Alexandra Koulouri

Imperial College London
Communications and Signal Processing - EEE
London

alexandra.koulouri07@imperial.ac.uk

Room: 805 EEE Department
Phone no: +44 7964922728

I am a PhD student at Communications and Signals Processing group at Imperial College under the supervision of Mike Brookes (my former supervisor was Prof. Maria Petrou). At the moment I am at the writing up stage.

Area of Research: Vector field tomography (VFT), Inverse EEG problem, Regularization techniques, Large scale sparse problems, Non-linear Optimizations and Bayesian Approximation Error Approach.

I am currently working on: Focal Source reconstruction problem penalized with sparsity contraints (mixed l1/l2 norms) and the Bayesian Approximation Error Approach (AEA) the inverse EEG Problem, introduced by Prof. J. Kaipio. Particularly, the modeling errors (e.g. unknown geometry and conductivities uncertainties) caused by the use of standard models (e.g three Layers concentric model) are compensated using the AEA. In the following picture, I present the results for a focal source recovery when (a) we know the actual geometry (head structure) of the individual and when (b) we employ a 3 layers standard geometry (unknown geometry) in the inverse modeling.

With blue x we denote the projected actual source location. Further results will be presented when this work is published.
With my previous supervisor M. Petrou, we worked on an alternative brain imaging method compared to the dipole source localization problem. We computed the underlying quasi-static electric field of a bounded domain from boundary potentials employing longitudinal line integrals (also called X-Ray Integrals) and simple regularization techniques.
Previous Homepage: Between 2007-2009, I worked in two different medical image segmentation problems. I used Level-set method (e.g. Chan-Vese algorithm) and other image processing thechniques.
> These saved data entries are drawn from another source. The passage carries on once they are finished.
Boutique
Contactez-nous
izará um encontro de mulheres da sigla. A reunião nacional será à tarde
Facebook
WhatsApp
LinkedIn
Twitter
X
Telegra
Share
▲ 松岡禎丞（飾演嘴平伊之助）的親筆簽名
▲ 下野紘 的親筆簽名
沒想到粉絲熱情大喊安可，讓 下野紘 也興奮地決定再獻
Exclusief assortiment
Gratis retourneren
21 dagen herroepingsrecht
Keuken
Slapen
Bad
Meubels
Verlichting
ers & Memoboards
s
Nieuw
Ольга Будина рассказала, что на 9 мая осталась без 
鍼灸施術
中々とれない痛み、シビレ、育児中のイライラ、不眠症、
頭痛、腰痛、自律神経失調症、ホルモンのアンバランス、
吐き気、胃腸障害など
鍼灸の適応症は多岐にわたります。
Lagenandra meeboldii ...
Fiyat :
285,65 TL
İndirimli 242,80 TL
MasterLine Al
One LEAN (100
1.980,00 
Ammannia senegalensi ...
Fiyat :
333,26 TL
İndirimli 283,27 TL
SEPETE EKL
Further details, code and documentations can be found in my old homepage .


Research articles

  • Vector Field Tomography: Reconstruction of an Irrotational Field in the Discrete Domain.
    DOI: 10.2316/P.2012.778-021
    Proceeding (778) Signal Processing, Pattern Recognition and Applications / 779: Computer Graphics and Imaging - 2012

    Abstract
    We revisit the problem of the reconstruction of an irrotational vector field by solving a set of line integral equations in the discrete domain. We show that the continuous inverse Radon formulation fails to reconstruct an irrotational vector field while the approximate solution of the problem in the digital domain is feasible, overcoming the intrinsic ill-posedness of the problem. In particular, we show that the discretization of the problem is an efficient way of regularising the continuous ill posedness since it ensures an upper bound to the solution error. We demonstrate the effectiveness of the method with simulations.

  • Stable Reconstruction of Irrotational Vector Fields based on the Discrete Longitudinal Ray Transform. (To appear)

    Abstact
    In this paper, we show that the estimation of an irrotational smooth vector field employing the longitudinal ray transform in the discrete domain is tractable, despite the fact that this problem cannot be solved in the continuous domain using the same formulation. We derive a set of algebraic equations and solve the ill conditioned inverse problem by directly inverting the produced ray projection matrix. In particular, we prove that the problem is regularized via discretization and we provide an upper bound for the numerical error of the approximation, ensuring the stability of our formulation. We validate our theoretical results by performing simple simulations reconstructing irrotational fields based solely on boundary measurements without the need of any prior information.


    Presentations
    Presentations in Vector Field Tomography Download and Download



    Teaching

    Maths tutor at EEE department (2010-2012)
    I teach small groups of undergraduate students on a weekly basis. Course includes Calculus, Differential Equations, Linear Algebra and introduction to Discrete Mathematics.

    GTA demonstrator in C/C++ (first and second years lab and quizzes author).

    Research visit
    Maths Dept, University of Auckland (2013-Apr. 2014), work with Dr. Viller Rimpilainen and J. Kaipio.